Николай Игнатенко «Новые стихи»

 

БЕЛЬЧИКОВ

 

 Любимая! Останься на века…

 Владимир Бельчиков

 

Удивлен, жизнерадостно честен,

не сказать, что в себя углублен,

он был в Томске настолько уместен,

что, немного и Томском был он.

 

Кто, как он, у любимой попросит,

чтоб осталась она на века?

Кто вошел по-мальчишески в осень,

и бравируя этим слегка?

 

С близорукой улыбкой нанайской

кто ж теперь по Тверской пробежит,

чтобы в церковь поспеть на Алтайской,

чтоб успели за нас отслужить –

 

за поэтов-друзей и за близких…

Торопясь, беспокоясь, он жил.

Я поклон тебе шлю самый низкий,

не костей не жалея, ни жил!

 

О тебе буду помнить, Володя.

Ты ушел. Станет в жизни темней.

Что ж поспешно так в нашем народе

гаснут лики любимых людей?

 

 

ГИТАРА И СЛОВО

 

Страсть гитары.
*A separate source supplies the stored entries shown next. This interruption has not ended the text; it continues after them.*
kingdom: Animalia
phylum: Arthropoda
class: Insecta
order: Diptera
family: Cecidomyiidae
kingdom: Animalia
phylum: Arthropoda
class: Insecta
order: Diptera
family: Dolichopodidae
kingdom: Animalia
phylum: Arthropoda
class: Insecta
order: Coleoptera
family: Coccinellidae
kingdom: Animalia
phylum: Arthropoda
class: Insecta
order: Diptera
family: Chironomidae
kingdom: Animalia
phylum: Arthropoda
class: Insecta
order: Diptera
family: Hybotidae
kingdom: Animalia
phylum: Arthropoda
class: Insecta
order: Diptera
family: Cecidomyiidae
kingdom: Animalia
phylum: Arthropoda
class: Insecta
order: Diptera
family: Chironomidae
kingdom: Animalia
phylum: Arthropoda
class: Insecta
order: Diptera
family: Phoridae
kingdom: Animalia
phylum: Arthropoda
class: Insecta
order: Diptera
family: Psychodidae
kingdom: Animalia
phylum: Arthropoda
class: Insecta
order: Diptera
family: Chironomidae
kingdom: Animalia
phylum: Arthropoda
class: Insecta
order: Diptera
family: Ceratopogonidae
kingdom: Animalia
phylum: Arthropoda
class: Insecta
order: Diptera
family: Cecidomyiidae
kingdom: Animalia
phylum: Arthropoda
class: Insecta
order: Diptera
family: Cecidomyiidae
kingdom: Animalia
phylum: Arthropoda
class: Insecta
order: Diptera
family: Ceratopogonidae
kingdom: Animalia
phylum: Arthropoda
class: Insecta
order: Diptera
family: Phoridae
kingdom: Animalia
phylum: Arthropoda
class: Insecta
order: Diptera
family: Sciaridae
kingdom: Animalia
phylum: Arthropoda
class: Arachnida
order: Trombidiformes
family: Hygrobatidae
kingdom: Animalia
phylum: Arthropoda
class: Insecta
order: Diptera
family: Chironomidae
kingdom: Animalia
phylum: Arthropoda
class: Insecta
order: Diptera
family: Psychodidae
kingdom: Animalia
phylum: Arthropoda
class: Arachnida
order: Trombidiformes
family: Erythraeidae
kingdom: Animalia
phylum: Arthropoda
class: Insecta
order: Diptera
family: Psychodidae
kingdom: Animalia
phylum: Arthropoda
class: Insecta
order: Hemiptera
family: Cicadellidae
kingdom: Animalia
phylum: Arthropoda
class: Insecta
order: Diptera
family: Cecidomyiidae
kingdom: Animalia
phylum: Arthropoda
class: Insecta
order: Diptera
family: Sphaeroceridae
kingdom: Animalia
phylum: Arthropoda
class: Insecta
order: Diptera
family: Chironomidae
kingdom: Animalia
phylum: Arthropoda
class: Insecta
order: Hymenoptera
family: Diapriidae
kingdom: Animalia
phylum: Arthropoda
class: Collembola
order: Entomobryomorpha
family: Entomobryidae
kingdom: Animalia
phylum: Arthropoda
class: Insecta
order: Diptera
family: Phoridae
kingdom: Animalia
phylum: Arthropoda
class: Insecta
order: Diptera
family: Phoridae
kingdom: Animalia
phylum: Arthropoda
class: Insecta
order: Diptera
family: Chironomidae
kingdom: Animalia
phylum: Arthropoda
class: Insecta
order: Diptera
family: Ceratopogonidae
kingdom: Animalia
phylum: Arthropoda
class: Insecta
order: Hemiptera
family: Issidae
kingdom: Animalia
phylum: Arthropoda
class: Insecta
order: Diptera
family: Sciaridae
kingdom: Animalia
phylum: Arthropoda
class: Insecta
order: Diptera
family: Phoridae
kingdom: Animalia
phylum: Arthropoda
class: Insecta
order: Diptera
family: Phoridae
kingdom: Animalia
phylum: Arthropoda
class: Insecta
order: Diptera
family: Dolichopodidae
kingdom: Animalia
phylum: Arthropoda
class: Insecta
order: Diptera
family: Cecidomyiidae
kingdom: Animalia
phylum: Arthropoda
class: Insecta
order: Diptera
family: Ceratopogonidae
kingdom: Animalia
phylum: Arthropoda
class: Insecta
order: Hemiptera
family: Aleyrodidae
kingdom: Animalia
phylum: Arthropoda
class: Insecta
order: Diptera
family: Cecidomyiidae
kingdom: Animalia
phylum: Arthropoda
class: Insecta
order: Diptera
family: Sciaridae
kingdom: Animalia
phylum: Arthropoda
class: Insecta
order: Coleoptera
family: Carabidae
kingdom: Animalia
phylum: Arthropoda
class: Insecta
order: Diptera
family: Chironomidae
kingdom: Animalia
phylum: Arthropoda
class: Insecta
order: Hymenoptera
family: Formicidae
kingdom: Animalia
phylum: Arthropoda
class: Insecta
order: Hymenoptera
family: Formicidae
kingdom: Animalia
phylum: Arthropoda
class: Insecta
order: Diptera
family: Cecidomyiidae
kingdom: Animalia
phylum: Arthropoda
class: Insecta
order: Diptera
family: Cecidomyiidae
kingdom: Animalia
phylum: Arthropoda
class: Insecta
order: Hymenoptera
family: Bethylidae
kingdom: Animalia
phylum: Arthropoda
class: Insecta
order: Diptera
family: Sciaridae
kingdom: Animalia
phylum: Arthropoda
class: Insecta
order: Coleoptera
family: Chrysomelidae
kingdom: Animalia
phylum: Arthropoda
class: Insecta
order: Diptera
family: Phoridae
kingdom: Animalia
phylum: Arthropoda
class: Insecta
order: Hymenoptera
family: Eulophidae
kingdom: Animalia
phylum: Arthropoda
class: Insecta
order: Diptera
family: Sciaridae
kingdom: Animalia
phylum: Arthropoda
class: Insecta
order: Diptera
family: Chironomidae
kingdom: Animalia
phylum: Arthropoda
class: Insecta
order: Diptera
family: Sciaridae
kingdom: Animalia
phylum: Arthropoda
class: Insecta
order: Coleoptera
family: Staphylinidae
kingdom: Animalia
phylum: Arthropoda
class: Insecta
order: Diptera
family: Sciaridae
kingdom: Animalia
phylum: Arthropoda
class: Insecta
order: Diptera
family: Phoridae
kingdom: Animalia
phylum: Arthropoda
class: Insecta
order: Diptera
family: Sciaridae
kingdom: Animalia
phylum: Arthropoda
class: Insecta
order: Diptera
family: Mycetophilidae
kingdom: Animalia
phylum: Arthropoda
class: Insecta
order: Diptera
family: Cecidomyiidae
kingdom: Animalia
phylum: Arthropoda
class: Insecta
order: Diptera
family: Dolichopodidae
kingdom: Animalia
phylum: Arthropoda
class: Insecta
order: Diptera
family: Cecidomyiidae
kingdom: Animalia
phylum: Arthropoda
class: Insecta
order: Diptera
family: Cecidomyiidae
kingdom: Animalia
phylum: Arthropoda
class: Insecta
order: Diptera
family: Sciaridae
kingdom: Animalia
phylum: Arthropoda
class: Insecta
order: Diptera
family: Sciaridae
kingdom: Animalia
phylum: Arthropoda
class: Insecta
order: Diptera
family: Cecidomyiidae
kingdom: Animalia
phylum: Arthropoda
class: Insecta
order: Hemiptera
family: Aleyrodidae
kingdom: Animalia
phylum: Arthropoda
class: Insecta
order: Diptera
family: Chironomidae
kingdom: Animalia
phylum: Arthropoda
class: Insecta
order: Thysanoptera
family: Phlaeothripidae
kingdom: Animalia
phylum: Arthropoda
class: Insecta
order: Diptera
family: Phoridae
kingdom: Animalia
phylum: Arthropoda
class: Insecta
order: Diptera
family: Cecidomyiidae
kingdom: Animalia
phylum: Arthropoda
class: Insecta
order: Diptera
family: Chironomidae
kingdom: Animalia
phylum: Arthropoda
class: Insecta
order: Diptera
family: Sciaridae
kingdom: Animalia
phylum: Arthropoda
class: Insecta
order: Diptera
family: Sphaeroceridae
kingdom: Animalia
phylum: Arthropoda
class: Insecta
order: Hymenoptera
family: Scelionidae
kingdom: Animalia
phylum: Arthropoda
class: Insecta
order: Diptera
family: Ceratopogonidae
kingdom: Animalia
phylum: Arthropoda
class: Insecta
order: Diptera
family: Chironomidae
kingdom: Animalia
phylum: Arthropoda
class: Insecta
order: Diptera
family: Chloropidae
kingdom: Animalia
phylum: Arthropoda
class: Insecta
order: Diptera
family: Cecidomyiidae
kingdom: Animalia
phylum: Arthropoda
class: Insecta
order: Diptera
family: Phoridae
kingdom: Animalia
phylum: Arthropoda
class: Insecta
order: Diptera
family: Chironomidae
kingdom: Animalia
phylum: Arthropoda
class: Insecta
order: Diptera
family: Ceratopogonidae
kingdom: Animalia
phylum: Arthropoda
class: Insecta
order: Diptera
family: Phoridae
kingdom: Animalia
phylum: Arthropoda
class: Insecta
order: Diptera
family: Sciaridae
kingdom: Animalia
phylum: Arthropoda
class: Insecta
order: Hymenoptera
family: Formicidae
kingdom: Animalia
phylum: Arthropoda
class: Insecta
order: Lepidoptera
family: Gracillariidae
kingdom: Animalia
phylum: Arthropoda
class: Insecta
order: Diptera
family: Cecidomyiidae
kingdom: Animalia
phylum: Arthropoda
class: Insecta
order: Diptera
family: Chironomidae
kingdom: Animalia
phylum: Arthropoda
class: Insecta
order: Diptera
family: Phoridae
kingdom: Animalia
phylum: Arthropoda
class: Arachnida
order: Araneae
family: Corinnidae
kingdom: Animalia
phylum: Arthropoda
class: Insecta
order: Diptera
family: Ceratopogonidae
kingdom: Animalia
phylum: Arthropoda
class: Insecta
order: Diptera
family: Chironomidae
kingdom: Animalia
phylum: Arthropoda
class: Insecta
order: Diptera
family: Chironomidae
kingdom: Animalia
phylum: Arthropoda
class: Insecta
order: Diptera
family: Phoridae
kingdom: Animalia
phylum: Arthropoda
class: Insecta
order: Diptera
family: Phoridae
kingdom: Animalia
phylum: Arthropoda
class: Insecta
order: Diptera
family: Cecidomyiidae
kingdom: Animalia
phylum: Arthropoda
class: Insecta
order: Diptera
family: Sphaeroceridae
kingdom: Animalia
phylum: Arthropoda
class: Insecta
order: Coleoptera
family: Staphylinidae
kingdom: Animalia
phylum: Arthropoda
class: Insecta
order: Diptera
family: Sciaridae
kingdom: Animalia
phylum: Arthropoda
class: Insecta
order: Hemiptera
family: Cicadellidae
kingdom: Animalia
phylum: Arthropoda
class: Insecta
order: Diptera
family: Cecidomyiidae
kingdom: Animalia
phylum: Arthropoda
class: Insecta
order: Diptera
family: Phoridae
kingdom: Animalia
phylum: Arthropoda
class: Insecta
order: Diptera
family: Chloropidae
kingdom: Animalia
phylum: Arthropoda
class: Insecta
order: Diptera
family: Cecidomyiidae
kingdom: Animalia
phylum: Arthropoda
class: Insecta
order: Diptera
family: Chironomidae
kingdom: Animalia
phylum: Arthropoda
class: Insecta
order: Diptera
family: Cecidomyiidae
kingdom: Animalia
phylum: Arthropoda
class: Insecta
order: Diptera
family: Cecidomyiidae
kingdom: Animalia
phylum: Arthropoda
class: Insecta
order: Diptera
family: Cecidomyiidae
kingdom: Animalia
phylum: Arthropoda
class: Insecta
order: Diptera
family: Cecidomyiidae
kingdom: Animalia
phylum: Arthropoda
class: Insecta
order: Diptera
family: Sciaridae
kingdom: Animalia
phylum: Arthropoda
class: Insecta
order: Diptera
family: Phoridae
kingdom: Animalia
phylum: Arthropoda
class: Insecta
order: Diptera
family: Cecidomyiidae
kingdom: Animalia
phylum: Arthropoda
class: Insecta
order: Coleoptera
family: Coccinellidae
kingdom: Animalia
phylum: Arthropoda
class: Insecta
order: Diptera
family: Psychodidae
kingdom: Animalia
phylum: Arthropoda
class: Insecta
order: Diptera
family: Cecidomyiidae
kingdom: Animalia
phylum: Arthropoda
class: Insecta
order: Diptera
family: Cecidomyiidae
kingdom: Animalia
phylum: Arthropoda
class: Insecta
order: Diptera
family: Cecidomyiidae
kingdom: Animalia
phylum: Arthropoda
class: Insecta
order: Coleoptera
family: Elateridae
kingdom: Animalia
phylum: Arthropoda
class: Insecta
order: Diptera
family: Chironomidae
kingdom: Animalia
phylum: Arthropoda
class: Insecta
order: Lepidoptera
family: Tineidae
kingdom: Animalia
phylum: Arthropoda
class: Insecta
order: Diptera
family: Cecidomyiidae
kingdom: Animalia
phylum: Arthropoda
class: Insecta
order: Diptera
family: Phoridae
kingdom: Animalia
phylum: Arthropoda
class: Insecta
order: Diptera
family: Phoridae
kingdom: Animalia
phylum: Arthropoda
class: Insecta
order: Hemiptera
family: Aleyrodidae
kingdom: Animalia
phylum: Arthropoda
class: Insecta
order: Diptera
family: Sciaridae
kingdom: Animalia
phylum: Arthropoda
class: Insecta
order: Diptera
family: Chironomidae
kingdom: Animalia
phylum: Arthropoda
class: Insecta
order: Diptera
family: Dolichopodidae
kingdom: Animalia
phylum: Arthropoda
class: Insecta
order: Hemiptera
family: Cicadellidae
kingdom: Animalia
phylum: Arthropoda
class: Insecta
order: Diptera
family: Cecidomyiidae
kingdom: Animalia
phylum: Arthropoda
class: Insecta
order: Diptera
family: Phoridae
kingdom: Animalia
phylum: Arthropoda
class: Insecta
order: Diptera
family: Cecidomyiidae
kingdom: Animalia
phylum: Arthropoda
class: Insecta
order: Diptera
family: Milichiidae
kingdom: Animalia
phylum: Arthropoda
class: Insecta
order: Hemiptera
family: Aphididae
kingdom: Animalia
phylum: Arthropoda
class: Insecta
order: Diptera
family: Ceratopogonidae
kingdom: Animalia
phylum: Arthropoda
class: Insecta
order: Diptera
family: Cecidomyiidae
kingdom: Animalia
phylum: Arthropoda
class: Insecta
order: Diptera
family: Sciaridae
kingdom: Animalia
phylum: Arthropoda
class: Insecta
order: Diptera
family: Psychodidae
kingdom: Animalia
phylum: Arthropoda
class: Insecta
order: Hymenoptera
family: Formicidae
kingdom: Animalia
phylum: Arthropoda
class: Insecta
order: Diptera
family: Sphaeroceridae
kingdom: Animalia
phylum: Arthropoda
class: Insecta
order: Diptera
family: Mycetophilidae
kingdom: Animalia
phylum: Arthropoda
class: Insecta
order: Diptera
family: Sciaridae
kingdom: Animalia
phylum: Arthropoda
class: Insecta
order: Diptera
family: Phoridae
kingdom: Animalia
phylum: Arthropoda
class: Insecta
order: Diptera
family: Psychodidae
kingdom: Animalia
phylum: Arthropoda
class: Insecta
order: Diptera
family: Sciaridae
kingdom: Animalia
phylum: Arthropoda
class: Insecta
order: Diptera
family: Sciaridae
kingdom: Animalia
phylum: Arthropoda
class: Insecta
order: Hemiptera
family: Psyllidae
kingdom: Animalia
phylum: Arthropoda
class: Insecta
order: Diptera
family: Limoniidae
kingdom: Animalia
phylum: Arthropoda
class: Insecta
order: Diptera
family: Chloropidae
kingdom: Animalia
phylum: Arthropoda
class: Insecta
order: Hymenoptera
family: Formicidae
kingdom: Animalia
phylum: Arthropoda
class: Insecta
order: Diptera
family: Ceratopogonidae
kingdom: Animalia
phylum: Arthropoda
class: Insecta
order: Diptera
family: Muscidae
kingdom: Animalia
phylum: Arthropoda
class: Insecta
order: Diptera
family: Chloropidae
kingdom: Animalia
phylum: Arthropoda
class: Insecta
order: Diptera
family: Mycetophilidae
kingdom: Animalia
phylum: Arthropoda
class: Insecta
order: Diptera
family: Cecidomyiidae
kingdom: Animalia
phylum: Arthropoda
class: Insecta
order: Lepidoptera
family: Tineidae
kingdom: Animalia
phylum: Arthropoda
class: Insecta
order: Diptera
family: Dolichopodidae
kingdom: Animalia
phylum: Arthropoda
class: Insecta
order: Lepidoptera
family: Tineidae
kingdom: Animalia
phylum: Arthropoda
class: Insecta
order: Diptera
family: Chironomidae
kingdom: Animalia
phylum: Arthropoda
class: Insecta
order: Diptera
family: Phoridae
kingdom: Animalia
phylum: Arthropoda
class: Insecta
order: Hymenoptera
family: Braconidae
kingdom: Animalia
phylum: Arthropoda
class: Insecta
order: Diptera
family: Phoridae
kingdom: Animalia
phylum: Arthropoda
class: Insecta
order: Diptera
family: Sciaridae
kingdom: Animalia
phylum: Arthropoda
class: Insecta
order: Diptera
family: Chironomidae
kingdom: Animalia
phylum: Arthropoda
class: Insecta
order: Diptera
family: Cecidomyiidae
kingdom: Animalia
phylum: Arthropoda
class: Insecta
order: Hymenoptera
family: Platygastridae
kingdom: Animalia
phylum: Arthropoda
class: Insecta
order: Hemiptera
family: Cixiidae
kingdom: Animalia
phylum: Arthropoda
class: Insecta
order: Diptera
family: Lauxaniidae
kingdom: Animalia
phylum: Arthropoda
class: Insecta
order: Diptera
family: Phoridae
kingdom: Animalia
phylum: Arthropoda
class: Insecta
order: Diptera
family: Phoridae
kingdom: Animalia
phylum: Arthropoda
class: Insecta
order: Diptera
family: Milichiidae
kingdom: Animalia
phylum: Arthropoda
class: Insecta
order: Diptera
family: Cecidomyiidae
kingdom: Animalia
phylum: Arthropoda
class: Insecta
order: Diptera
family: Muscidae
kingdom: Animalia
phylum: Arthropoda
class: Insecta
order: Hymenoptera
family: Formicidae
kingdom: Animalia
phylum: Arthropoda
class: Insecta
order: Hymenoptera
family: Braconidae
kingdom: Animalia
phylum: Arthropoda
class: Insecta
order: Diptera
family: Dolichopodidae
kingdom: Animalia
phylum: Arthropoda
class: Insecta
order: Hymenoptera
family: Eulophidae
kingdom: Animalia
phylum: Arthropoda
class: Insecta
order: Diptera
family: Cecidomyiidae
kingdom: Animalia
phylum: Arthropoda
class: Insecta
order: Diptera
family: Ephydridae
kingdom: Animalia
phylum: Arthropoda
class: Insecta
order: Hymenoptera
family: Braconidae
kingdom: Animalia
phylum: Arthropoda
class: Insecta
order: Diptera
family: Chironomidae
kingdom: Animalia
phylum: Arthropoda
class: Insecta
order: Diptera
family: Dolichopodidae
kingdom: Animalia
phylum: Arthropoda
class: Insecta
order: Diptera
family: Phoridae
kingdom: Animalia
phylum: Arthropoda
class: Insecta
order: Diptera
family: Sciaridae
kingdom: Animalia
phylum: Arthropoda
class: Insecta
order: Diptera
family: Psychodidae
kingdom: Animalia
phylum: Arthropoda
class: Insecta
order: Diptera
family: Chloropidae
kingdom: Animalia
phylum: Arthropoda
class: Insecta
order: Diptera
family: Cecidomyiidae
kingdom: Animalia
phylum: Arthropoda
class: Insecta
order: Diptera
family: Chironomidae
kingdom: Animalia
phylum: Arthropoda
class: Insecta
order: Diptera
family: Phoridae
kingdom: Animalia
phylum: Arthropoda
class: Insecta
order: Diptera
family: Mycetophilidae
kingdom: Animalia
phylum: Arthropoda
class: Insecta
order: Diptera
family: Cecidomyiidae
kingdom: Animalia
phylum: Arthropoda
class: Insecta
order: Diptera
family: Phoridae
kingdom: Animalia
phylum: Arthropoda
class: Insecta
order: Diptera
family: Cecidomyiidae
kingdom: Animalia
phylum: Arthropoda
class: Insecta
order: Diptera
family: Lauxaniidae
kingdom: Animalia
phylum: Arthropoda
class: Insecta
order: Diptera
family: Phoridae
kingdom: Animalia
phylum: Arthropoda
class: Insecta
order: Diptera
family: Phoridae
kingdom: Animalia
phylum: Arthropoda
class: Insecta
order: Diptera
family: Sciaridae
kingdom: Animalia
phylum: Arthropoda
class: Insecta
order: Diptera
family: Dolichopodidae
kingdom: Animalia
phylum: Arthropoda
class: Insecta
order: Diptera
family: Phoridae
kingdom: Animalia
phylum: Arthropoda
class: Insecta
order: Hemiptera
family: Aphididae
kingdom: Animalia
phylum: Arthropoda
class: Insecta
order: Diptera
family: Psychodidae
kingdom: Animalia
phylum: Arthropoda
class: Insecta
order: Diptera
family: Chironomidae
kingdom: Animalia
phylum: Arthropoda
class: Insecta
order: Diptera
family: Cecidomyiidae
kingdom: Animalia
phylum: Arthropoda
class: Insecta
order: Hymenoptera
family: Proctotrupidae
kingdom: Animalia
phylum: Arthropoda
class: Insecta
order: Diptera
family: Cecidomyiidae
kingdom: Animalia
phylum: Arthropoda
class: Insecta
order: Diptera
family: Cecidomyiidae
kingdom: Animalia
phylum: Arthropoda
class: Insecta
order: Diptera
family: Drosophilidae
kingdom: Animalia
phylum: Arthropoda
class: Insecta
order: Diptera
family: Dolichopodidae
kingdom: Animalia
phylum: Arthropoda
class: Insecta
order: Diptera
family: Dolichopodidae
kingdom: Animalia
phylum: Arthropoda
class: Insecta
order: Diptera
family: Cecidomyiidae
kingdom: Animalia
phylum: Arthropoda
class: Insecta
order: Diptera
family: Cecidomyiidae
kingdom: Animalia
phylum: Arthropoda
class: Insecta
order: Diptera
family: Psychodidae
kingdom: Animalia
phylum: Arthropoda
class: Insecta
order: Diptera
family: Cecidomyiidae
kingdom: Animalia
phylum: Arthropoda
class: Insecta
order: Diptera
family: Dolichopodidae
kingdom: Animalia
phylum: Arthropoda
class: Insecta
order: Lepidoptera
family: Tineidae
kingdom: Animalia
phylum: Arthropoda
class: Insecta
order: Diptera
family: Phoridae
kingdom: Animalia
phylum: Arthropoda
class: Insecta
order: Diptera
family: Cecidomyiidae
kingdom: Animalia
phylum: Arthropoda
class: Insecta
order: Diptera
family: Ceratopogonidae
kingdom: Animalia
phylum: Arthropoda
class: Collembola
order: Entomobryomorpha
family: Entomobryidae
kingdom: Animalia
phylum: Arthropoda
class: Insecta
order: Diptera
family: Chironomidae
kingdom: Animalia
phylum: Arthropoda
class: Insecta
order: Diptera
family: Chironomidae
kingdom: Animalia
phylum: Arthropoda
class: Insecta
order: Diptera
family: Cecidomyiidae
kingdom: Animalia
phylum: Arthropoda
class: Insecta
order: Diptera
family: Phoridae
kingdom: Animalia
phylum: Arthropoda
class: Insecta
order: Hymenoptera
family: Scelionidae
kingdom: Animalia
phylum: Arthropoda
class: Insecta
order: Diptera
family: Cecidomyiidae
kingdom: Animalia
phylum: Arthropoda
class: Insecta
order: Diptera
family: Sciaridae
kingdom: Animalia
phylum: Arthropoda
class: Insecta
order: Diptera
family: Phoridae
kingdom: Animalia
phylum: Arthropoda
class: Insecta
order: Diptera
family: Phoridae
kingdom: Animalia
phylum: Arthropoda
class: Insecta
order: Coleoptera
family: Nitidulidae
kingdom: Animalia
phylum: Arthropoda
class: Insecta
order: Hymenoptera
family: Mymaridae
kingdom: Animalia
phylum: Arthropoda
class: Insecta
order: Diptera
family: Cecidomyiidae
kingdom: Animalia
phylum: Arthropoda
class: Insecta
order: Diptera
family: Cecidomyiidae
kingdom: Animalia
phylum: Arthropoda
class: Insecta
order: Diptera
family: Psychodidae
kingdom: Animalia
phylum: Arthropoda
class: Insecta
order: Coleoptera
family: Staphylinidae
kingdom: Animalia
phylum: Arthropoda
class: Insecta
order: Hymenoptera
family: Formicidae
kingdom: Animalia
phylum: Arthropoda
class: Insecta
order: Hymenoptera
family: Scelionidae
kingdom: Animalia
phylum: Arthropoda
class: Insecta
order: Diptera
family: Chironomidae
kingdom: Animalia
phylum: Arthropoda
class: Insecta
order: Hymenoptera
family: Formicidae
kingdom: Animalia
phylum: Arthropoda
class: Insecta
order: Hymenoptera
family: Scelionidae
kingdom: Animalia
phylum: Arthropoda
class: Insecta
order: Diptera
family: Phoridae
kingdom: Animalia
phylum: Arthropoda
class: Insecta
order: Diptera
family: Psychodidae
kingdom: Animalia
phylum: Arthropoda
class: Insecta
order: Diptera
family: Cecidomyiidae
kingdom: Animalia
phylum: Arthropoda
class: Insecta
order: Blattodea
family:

Вино «Мадера».

Струнный всплеск как испуг, как зов.

У тебя такая манера

петь, едва лишь касаясь слов.

 

И хоть звук гитары роскошен,

а твой голос, как шелест листов,

все равно мне, милая, тошно

быть навечно галерником слов.

 

Ни компьютера, ни бумаги

не хочу под рукой иметь.

И в груди зреет ком отваги,

заставляя скандалить и сметь.

 

Я бы мог записать словами

непочатую нежность души

ту, которая между нами,

та, что требует: не дыши!

 

Но ведь это – опять потеря,

якорь слов тормозит восторг.

Я в любовь обреченно верил,

но не верил в ее итог.

 

Потому что в подлунном мире,

где твой голос и нежен и нов,

даже рядом, в твоей квартире

я навечно галерник слов.

 

Друг для друга кто интересен

так, что бросить творить готов?

Как быть страстным помимо песен

и влюбленным помимо слов?

 

 

ЧУЖЕСТРАНЕЦ

 

Благоговею перед красотой

природы ль, женщины ли, вычитанной мысли.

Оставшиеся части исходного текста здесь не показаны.